▶ _Instruction_
Write out each of the following entries verbatim, line for line, without altering any field name or value.

[Stored data entries]
- - - - - - -
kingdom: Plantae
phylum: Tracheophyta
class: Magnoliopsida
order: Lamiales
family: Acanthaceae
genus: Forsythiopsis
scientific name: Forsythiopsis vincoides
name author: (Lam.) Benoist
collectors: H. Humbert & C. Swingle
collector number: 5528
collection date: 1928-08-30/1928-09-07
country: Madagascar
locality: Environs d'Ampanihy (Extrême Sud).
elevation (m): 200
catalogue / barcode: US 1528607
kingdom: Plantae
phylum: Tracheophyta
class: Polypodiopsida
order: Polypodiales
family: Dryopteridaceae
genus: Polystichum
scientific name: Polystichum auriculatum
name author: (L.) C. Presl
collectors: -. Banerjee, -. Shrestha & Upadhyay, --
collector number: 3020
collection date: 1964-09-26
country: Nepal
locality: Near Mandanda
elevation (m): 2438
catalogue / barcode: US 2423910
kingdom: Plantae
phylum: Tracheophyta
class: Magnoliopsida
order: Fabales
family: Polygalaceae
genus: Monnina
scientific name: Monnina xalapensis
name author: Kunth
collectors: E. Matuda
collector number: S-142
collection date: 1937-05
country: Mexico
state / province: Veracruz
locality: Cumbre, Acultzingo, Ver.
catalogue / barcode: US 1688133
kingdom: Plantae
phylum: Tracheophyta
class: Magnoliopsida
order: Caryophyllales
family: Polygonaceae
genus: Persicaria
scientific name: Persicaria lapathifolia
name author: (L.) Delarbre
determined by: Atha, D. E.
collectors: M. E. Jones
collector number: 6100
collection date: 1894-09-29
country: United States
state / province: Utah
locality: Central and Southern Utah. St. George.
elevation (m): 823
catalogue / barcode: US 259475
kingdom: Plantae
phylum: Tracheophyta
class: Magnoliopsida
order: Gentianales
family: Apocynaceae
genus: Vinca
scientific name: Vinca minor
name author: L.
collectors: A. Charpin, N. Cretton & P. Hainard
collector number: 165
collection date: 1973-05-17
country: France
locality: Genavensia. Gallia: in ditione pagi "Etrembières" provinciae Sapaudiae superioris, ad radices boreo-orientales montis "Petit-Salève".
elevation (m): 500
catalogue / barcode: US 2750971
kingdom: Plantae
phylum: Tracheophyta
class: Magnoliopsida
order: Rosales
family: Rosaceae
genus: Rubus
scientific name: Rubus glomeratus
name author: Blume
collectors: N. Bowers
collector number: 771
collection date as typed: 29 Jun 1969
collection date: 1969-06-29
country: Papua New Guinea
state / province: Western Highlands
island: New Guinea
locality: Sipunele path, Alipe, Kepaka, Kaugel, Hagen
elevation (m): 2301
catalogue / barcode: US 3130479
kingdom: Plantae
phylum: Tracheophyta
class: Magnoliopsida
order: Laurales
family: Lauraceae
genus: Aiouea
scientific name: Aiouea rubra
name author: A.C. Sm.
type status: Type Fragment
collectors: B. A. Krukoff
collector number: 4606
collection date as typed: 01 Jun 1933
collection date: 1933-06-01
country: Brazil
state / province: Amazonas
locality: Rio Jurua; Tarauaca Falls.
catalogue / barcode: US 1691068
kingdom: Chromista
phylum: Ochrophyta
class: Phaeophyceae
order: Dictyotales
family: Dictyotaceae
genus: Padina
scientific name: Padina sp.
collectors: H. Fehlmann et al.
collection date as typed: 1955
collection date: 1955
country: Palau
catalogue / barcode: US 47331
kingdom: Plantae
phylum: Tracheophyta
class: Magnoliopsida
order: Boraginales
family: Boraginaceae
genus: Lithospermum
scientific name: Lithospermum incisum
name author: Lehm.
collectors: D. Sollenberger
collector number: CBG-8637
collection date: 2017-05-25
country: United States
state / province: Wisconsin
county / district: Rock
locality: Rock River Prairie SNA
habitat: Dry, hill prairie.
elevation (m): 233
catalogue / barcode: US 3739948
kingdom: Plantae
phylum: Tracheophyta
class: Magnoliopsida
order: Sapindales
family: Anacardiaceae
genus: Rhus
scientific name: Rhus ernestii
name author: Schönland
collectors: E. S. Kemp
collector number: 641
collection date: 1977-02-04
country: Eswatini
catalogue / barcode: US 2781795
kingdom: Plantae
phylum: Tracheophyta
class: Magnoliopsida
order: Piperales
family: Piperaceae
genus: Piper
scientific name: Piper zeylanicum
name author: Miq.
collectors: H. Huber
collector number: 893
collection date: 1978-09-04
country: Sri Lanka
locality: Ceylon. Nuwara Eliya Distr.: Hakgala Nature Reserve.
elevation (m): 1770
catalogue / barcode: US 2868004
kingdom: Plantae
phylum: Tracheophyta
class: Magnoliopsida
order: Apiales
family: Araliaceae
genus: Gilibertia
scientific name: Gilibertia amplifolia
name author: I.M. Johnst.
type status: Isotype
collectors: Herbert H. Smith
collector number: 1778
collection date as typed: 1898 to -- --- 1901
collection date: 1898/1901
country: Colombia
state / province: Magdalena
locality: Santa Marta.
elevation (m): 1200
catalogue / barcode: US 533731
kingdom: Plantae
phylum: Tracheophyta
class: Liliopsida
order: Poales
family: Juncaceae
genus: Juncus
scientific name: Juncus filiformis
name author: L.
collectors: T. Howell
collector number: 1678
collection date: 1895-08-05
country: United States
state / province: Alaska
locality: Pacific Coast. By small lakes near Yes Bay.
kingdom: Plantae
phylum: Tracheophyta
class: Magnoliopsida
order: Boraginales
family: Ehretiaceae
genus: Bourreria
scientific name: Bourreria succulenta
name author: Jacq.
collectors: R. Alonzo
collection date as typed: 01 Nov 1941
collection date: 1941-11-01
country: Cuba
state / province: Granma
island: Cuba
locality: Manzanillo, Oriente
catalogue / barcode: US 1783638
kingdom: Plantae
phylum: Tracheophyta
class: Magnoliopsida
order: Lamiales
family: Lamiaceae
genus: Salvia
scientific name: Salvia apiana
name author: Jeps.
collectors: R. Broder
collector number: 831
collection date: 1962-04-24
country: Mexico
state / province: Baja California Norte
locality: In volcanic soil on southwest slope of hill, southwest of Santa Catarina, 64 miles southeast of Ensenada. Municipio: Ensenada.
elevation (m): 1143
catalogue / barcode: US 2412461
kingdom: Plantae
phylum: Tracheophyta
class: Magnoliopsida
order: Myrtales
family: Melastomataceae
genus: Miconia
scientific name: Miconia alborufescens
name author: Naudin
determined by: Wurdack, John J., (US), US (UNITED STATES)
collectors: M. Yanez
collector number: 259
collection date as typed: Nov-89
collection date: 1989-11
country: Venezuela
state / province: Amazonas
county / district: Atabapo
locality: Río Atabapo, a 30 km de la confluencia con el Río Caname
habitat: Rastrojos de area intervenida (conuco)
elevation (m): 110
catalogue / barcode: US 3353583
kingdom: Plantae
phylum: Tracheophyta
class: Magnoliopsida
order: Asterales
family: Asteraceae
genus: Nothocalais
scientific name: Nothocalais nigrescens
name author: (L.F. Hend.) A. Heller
- - - - - - -
▶ _Exercise result_
kingdom: Plantae
phylum: Tracheophyta
class: Magnoliopsida
order: Lamiales
family: Acanthaceae
genus: Forsythiopsis
scientific name: Forsythiopsis vincoides
name author: (Lam.) Benoist
collectors: H. Humbert & C. Swingle
collector number: 5528
collection date: 1928-08-30/1928-09-07
country: Madagascar
locality: Environs d'Ampanihy (Extrême Sud).
elevation (m): 200
catalogue / barcode: US 1528607
kingdom: Plantae
phylum: Tracheophyta
class: Polypodiopsida
order: Polypodiales
family: Dryopteridaceae
genus: Polystichum
scientific name: Polystichum auriculatum
name author: (L.) C. Presl
collectors: -. Banerjee, -. Shrestha & Upadhyay, --
collector number: 3020
collection date: 1964-09-26
country: Nepal
locality: Near Mandanda
elevation (m): 2438
catalogue / barcode: US 2423910
kingdom: Plantae
phylum: Tracheophyta
class: Magnoliopsida
order: Fabales
family: Polygalaceae
genus: Monnina
scientific name: Monnina xalapensis
name author: Kunth
collectors: E. Matuda
collector number: S-142
collection date: 1937-05
country: Mexico
state / province: Veracruz
locality: Cumbre, Acultzingo, Ver.
catalogue / barcode: US 1688133
kingdom: Plantae
phylum: Tracheophyta
class: Magnoliopsida
order: Caryophyllales
family: Polygonaceae
genus: Persicaria
scientific name: Persicaria lapathifolia
name author: (L.) Delarbre
determined by: Atha, D. E.
collectors: M. E. Jones
collector number: 6100
collection date: 1894-09-29
country: United States
state / province: Utah
locality: Central and Southern Utah. St. George.
elevation (m): 823
catalogue / barcode: US 259475
kingdom: Plantae
phylum: Tracheophyta
class: Magnoliopsida
order: Gentianales
family: Apocynaceae
genus: Vinca
scientific name: Vinca minor
name author: L.
collectors: A. Charpin, N. Cretton & P. Hainard
collector number: 165
collection date: 1973-05-17
country: France
locality: Genavensia. Gallia: in ditione pagi "Etrembières" provinciae Sapaudiae superioris, ad radices boreo-orientales montis "Petit-Salève".
elevation (m): 500
catalogue / barcode: US 2750971
kingdom: Plantae
phylum: Tracheophyta
class: Magnoliopsida
order: Rosales
family: Rosaceae
genus: Rubus
scientific name: Rubus glomeratus
name author: Blume
collectors: N. Bowers
collector number: 771
collection date as typed: 29 Jun 1969
collection date: 1969-06-29
country: Papua New Guinea
state / province: Western Highlands
island: New Guinea
locality: Sipunele path, Alipe, Kepaka, Kaugel, Hagen
elevation (m): 2301
catalogue / barcode: US 3130479
kingdom: Plantae
phylum: Tracheophyta
class: Magnoliopsida
order: Laurales
family: Lauraceae
genus: Aiouea
scientific name: Aiouea rubra
name author: A.C. Sm.
type status: Type Fragment
collectors: B. A. Krukoff
collector number: 4606
collection date as typed: 01 Jun 1933
collection date: 1933-06-01
country: Brazil
state / province: Amazonas
locality: Rio Jurua; Tarauaca Falls.
catalogue / barcode: US 1691068
kingdom: Chromista
phylum: Ochrophyta
class: Phaeophyceae
order: Dictyotales
family: Dictyotaceae
genus: Padina
scientific name: Padina sp.
collectors: H. Fehlmann et al.
collection date as typed: 1955
collection date: 1955
country: Palau
catalogue / barcode: US 47331
kingdom: Plantae
phylum: Tracheophyta
class: Magnoliopsida
order: Boraginales
family: Boraginaceae
genus: Lithospermum
scientific name: Lithospermum incisum
name author: Lehm.
collectors: D. Sollenberger
collector number: CBG-8637
collection date: 2017-05-25
country: United States
state / province: Wisconsin
county / district: Rock
locality: Rock River Prairie SNA
habitat: Dry, hill prairie.
elevation (m): 233
catalogue / barcode: US 3739948
kingdom: Plantae
phylum: Tracheophyta
class: Magnoliopsida
order: Sapindales
family: Anacardiaceae
genus: Rhus
scientific name: Rhus ernestii
name author: Schönland
collectors: E. S. Kemp
collector number: 641
collection date: 1977-02-04
country: Eswatini
catalogue / barcode: US 2781795
kingdom: Plantae
phylum: Tracheophyta
class: Magnoliopsida
order: Piperales
family: Piperaceae
genus: Piper
scientific name: Piper zeylanicum
name author: Miq.
collectors: H. Huber
collector number: 893
collection date: 1978-09-04
country: Sri Lanka
locality: Ceylon. Nuwara Eliya Distr.: Hakgala Nature Reserve.
elevation (m): 1770
catalogue / barcode: US 2868004
kingdom: Plantae
phylum: Tracheophyta
class: Magnoliopsida
order: Apiales
family: Araliaceae
genus: Gilibertia
scientific name: Gilibertia amplifolia
name author: I.M. Johnst.
type status: Isotype
collectors: Herbert H. Smith
collector number: 1778
collection date as typed: 1898 to -- --- 1901
collection date: 1898/1901
country: Colombia
state / province: Magdalena
locality: Santa Marta.
elevation (m): 1200
catalogue / barcode: US 533731
kingdom: Plantae
phylum: Tracheophyta
class: Liliopsida
order: Poales
family: Juncaceae
genus: Juncus
scientific name: Juncus filiformis
name author: L.
collectors: T. Howell
collector number: 1678
collection date: 1895-08-05
country: United States
state / province: Alaska
locality: Pacific Coast. By small lakes near Yes Bay.
kingdom: Plantae
phylum: Tracheophyta
class: Magnoliopsida
order: Boraginales
family: Ehretiaceae
genus: Bourreria
scientific name: Bourreria succulenta
name author: Jacq.
collectors: R. Alonzo
collection date as typed: 01 Nov 1941
collection date: 1941-11-01
country: Cuba
state / province: Granma
island: Cuba
locality: Manzanillo, Oriente
catalogue / barcode: US 1783638
kingdom: Plantae
phylum: Tracheophyta
class: Magnoliopsida
order: Lamiales
family: Lamiaceae
genus: Salvia
scientific name: Salvia apiana
name author: Jeps.
collectors: R. Broder
collector number: 831
collection date: 1962-04-24
country: Mexico
state / province: Baja California Norte
locality: In volcanic soil on southwest slope of hill, southwest of Santa Catarina, 64 miles southeast of Ensenada. Municipio: Ensenada.
elevation (m): 1143
catalogue / barcode: US 2412461
kingdom: Plantae
phylum: Tracheophyta
class: Magnoliopsida
order: Myrtales
family: Melastomataceae
genus: Miconia
scientific name: Miconia alborufescens
name author: Naudin
determined by: Wurdack, John J., (US), US (UNITED STATES)
collectors: M. Yanez
collector number: 259
collection date as typed: Nov-89
collection date: 1989-11
country: Venezuela
state / province: Amazonas
county / district: Atabapo
locality: Río Atabapo, a 30 km de la confluencia con el Río Caname
habitat: Rastrojos de area intervenida (conuco)
elevation (m): 110
catalogue / barcode: US 3353583
kingdom: Plantae
phylum: Tracheophyta
class: Magnoliopsida
order: Asterales
family: Asteraceae
genus: Nothocalais
scientific name: Nothocalais nigrescens
name author: (L.F. Hend.) A. Heller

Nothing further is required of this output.